With Januarys predicted to get hotter and this year’s Australian Open already marred by smoke from bushfires, new research should prompt authorities to recognise the threat climate change presents to tennis and take action to safeguard its future as a summer sport.
A new report, Love 40 Degrees? Climate change, extreme heat and the Australian Open, by the Monash Climate Change Communication Research Hub, finds:
- Australian tennis is already experiencing the impact of climate change, with smoke from bushfires and extreme heat driven by climate change increasing health risks for players and the likelihood of match disruptions.
- Tennis authorities should consider a series of actions to protect players, such as extending the length of the tournament – to allow games to be cancelled in the hottest part of the day if it’s too hot on court – or moving the event to November or March.
- Climate change threats may soon represent ‘material financial issues’ for Tennis Australia and its directors, who could face liability under the Corporations Act for failing to adequately address and report these risks.
“Climate change is already hitting the Australian Open hard, with its recent history of players competing in extreme heat and the lead up to this year’s tournament marred by smoke from bushfires,” said Gavan McFadzean, Climate Change Program Manager at the Australian Conservation Foundation (ACF), which commissioned the research.

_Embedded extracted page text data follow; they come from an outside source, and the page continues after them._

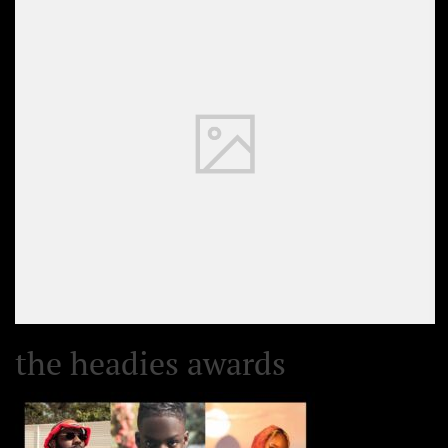
the headies awards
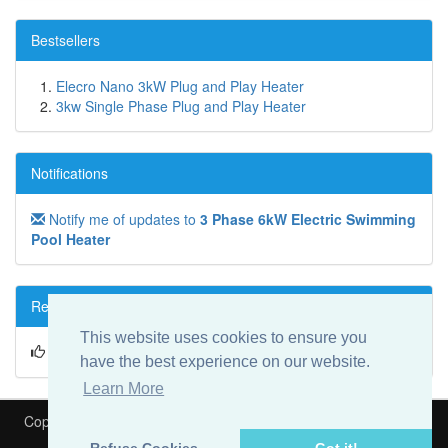
Bestsellers
Elecro Nano 3kW Plug and Play Heater
3kw Single Phase Plug and Play Heater
Notifications
Notify me of updates to
3 Phase 6kW Electric Swimming
Pool Heater
Reviews
This website uses cookies to ensure you
Write a review on this product!
have the best experience on our website.
Learn More
Copyright © 2026
Heat My Pool
Is part of
Speedyfit Energy VAT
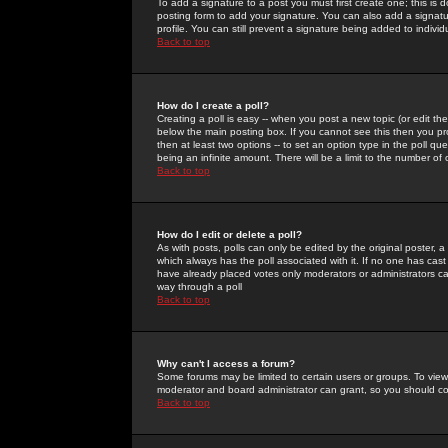
To add a signature to a post you must first create one; this is
posting form to add your signature. You can also add a signatur
profile. You can still prevent a signature being added to indiv
Back to top
How do I create a poll?
Creating a poll is easy -- when you post a new topic (or edit the
below the main posting box. If you cannot see this then you prob
then at least two options -- to set an option type in the poll qu
being an infinite amount. There will be a limit to the number of 
Back to top
How do I edit or delete a poll?
As with posts, polls can only be edited by the original poster, a m
which always has the poll associated with it. If no one has cast
have already placed votes only moderators or administrators can 
way through a poll
Back to top
Why can't I access a forum?
Some forums may be limited to certain users or groups. To view
moderator and board administrator can grant, so you should c
Back to top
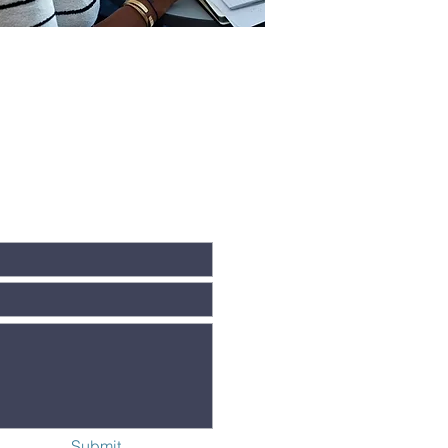
Submit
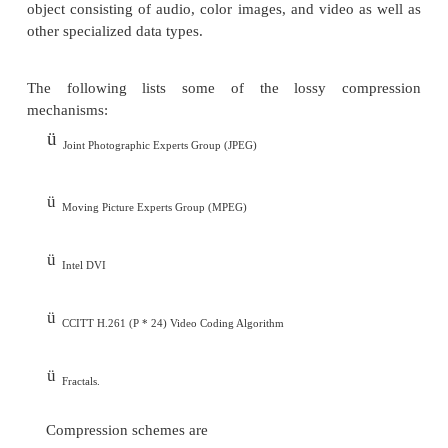
v
CCITT Group 4
v
Lempe l-Ziv and Welch algorithm LZW.
Lossy compression is that some loss would oc
compressing information objects.
Lossy compression is used for compressing audio, 
or color images, and video objects in which abs
accuracy is not necessary.
The idea behind the lossy compression is that, the
fills in the missing information in the case of video.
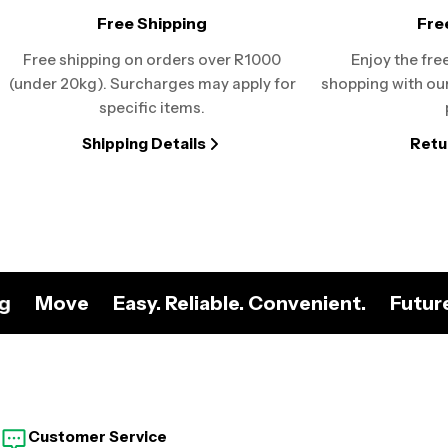
Free Shipping
Fre
Free shipping on orders over R1000
Enjoy the fre
(under 20kg). Surcharges may apply for
shopping with our
specific items.
Shipping Details
Retu
ng
Move
Easy. Reliable. Convenient.
Futur
Customer Service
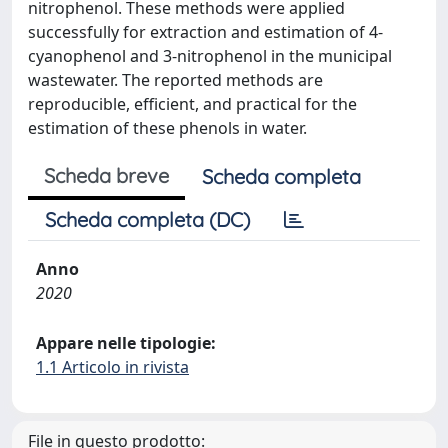
nitrophenol. These methods were applied
successfully for extraction and estimation of 4-
cyanophenol and 3-nitrophenol in the municipal
wastewater. The reported methods are
reproducible, efficient, and practical for the
estimation of these phenols in water.
Scheda breve
Scheda completa
Scheda completa (DC)
Anno
2020
Appare nelle tipologie:
1.1 Articolo in rivista
File in questo prodotto:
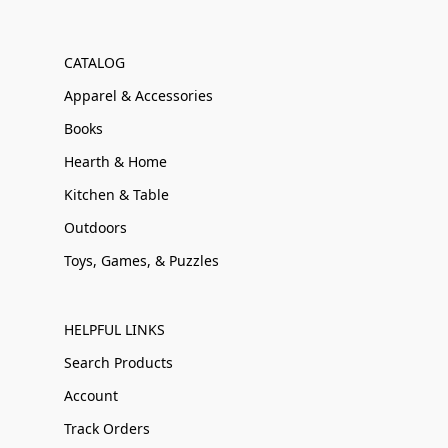
CATALOG
Apparel & Accessories
Books
Hearth & Home
Kitchen & Table
Outdoors
Toys, Games, & Puzzles
HELPFUL LINKS
Search Products
Account
Track Orders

“The number of days over 35° in Melbourne during January is predicted to increase in coming decades.
“Appropriate heat policies are important to protect player health, but so is action to combat climate change, which is driving this extreme heat and more ferocious bushfire seasons.
“Tennis authorities have a responsibility to recognise the threat climate change presents to the Australian Open’s future as a January tournament.
“We commend Tennis Australia for joining the UN Sports for Climate Action Framework and urge it to raise its voice for strong, meaningful climate action from our government.”